**Texto selecionado**
== == ==
Leonardo Boff: o Brasil não tem um projeto de enfrentamento à crise climática
Foto: Thales Renato Ferreira/ PMSL
O teólogo, filósofo, escritor, professor e membro da Iniciativa Internacional da Carta da Terra, Leonardo Boff afirmou em sua palestra magna na abertura do I Encontro Regional ICLEI Sul e 1º Seminário Internacional de Mudanças Climáticas, na manhã desta terça-feira, 7, em São Leopoldo, que o Brasil não tem um projeto global de enfrentamento à crise climática, que o país “descuida” do meio ambiente e perde a oportunidade de ser um protagonista mundial. “O Brasil poderia ser a mesa posta para as fomes e sedes do mundo inteiro. Mas não é”, enfatizou.
O religioso apresentou painel sobre crise climática nos eventos que ocorrem de forma conjunta até quinta-feira, 7, no auditório Padre Werner da Universidade do Vale do Rio dos Sinos (Unisinos). Com a participação de painelistas nacionais e internacionais, o evento debate a crise climática a partir das comunidades locais, em particular, das cidades latino-americanas; e temas como a mitigação e adaptação das cidades frente à crise climática, reciclagem, energia fotovoltaica e alternativas para a mobilidade urbana.
Foto: Thales Renato Ferreira/ PMSL
NESTA REPORTAGEM
Assessor dos movimentos populares, doutor em teologia pela Universidade de Munique, professor de teologia sistemática e ecumênica com os Franciscanos em Petrópolis (RJ) e de ética, filosofia da religião e de ecologia filosófica na Universidade do Estado do Rio de Janeiro, o ex-frei Leonardo Boff é um dos iniciadores da teologia da libertação.
Vestido de vermelho e envergando uma manta, o religioso aproveitou momentos de maior indignação para ironizar a conjuntura política do país. “Essa echarpe aqui não é para esquentar meu pescoço. É um sinal de protesto. Vocês, seguramente me entendem”. Boff dispensou o púlpito e permaneceu em pé durante a palestra de mais de uma hora. “Prefiro assim, embora me custe, porque além de velho sou um homem biônico: tenho quatro próteses, duas no joelho e duas no fêmur”, brincou. Ao final da palestra, ele falou ao Extra Classe.
Extra Classe – O senhor apresentou um panorama bastante sombrio sobre emergências climáticas. Qual o papel do Brasil nesse debate, considerando a atual conjuntura de retrocessos e crimes, inclusive execuções de ativistas?
== == ==
**Informações fornecidas**
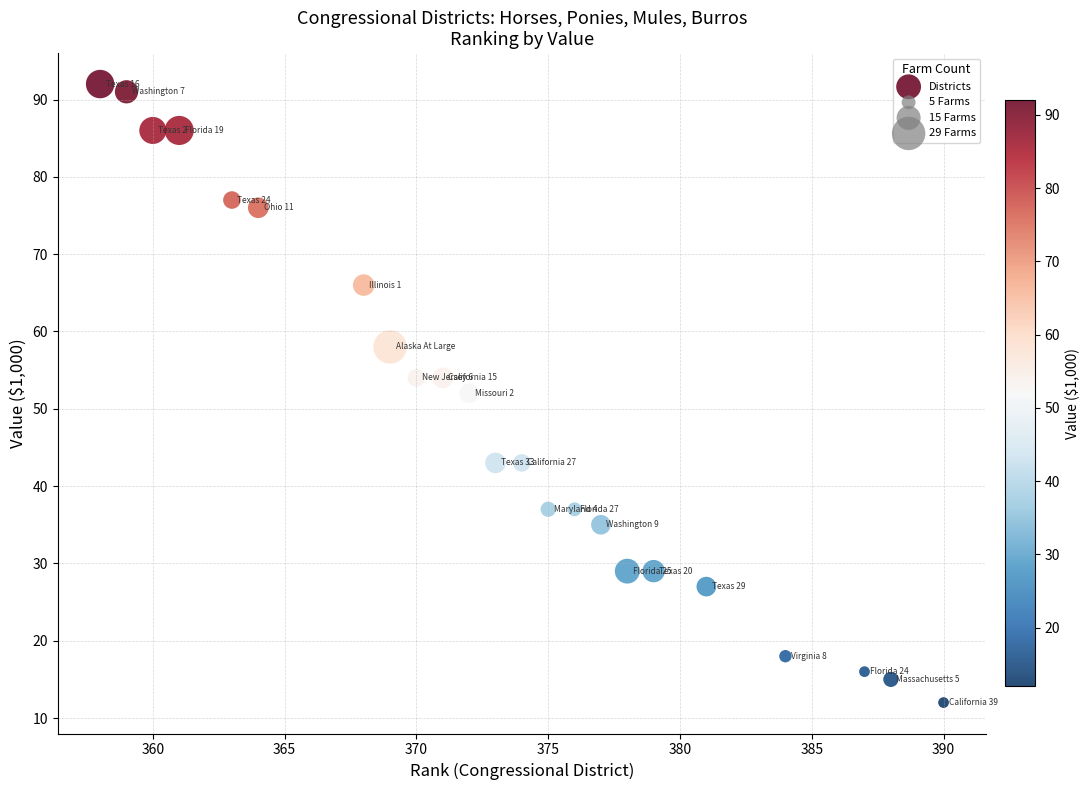

What is the range of X values (max minus min)?

32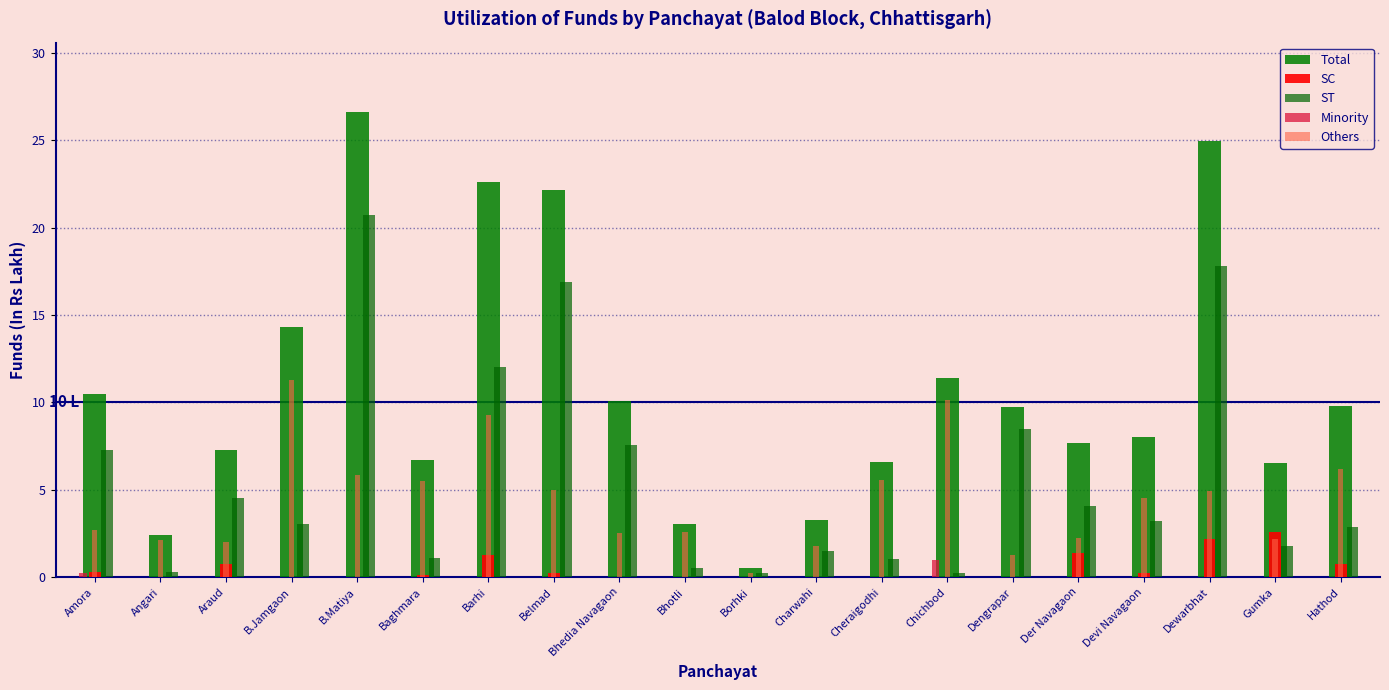

How many series are shown in this chart?

5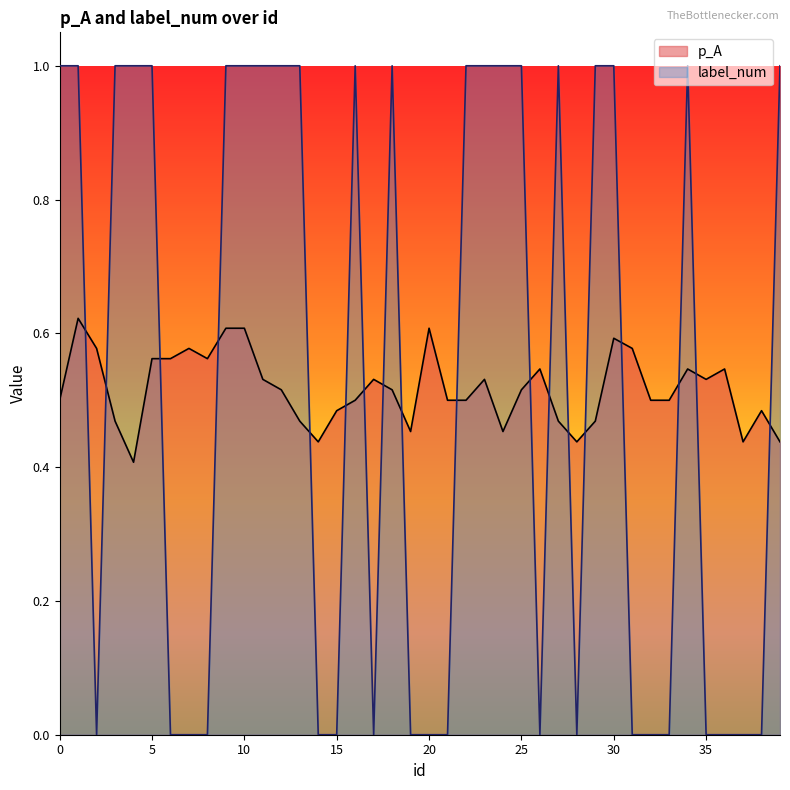

How many interior local peaks does the p_A series have?

10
== == ==
**Objetivo do exercício**
Atualize o trecho do texto sobre Leonardo Boff começando em "O religioso apresentou" e terminando em "a mobilidade urbana.", reescrevendo-o com "gestão de resíduos" no lugar de "reciclagem". A listagem não é utilizada aqui.

**Resultado da tarefa**
O religioso apresentou painel sobre crise climática nos eventos que ocorrem de forma conjunta até quinta-feira, 7, no auditório Padre Werner da Universidade do Vale do Rio dos Sinos (Unisinos). Com a participação de painelistas nacionais e internacionais, o evento debate a crise climática a partir das comunidades locais, em particular, das cidades latino-americanas; e temas como a mitigação e adaptação das cidades frente à crise climática, gestão de resíduos, energia fotovoltaica e alternativas para a mobilidade urbana.